Read through the lines below and copy the ones holding the string "porno".

Collected data:
::::::::::

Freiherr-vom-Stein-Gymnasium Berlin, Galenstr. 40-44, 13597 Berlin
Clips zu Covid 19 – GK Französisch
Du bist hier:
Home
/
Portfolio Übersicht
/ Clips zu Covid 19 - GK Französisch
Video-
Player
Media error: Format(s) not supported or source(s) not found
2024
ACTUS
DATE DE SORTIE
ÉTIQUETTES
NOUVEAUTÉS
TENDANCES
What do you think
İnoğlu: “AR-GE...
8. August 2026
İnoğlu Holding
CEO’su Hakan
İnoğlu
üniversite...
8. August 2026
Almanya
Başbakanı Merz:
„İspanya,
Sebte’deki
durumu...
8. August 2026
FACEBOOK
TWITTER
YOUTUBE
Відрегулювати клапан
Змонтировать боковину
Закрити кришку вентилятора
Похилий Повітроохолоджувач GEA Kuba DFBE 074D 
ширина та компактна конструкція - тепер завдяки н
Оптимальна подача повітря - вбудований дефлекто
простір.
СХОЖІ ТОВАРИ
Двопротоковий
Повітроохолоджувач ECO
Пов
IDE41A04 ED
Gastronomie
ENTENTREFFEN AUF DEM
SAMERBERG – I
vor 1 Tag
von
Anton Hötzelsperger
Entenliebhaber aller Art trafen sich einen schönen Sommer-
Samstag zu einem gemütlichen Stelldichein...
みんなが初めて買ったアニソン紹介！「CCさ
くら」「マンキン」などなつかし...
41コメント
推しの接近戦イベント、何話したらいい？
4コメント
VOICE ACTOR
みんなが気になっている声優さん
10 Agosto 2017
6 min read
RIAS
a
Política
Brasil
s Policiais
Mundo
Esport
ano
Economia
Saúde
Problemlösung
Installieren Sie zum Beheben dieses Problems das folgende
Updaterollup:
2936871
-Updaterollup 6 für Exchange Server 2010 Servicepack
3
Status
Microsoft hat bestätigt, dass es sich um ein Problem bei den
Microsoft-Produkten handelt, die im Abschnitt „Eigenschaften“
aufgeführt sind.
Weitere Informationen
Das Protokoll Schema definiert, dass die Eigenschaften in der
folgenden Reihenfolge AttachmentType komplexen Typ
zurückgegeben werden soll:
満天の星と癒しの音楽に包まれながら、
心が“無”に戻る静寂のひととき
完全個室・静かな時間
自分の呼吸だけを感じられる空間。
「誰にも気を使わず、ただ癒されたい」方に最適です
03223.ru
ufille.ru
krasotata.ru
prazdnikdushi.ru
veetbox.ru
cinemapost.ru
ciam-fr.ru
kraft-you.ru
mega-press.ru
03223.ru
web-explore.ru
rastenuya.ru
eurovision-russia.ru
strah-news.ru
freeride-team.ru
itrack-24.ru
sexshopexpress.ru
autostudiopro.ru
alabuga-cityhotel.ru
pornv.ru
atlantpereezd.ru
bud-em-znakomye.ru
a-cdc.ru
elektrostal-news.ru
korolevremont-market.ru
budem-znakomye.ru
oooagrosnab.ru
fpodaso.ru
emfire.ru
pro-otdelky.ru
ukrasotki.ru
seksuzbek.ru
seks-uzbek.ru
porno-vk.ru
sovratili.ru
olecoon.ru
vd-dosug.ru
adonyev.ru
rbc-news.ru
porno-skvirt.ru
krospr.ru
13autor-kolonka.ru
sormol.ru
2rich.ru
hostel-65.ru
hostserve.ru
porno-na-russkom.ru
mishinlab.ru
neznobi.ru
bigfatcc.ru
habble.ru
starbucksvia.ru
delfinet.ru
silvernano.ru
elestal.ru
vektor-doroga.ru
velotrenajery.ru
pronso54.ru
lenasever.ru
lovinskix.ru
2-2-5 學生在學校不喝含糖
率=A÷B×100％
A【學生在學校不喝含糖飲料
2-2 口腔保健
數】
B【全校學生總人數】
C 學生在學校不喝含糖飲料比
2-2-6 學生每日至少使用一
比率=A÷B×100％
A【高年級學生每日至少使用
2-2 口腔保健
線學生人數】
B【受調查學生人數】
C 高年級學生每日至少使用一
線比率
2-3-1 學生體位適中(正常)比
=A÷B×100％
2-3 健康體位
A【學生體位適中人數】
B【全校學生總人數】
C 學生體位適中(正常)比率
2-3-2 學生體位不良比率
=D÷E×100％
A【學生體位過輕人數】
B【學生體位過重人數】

::::::::::

Problem solution:
porno-vk.ru
porno-skvirt.ru
porno-na-russkom.ru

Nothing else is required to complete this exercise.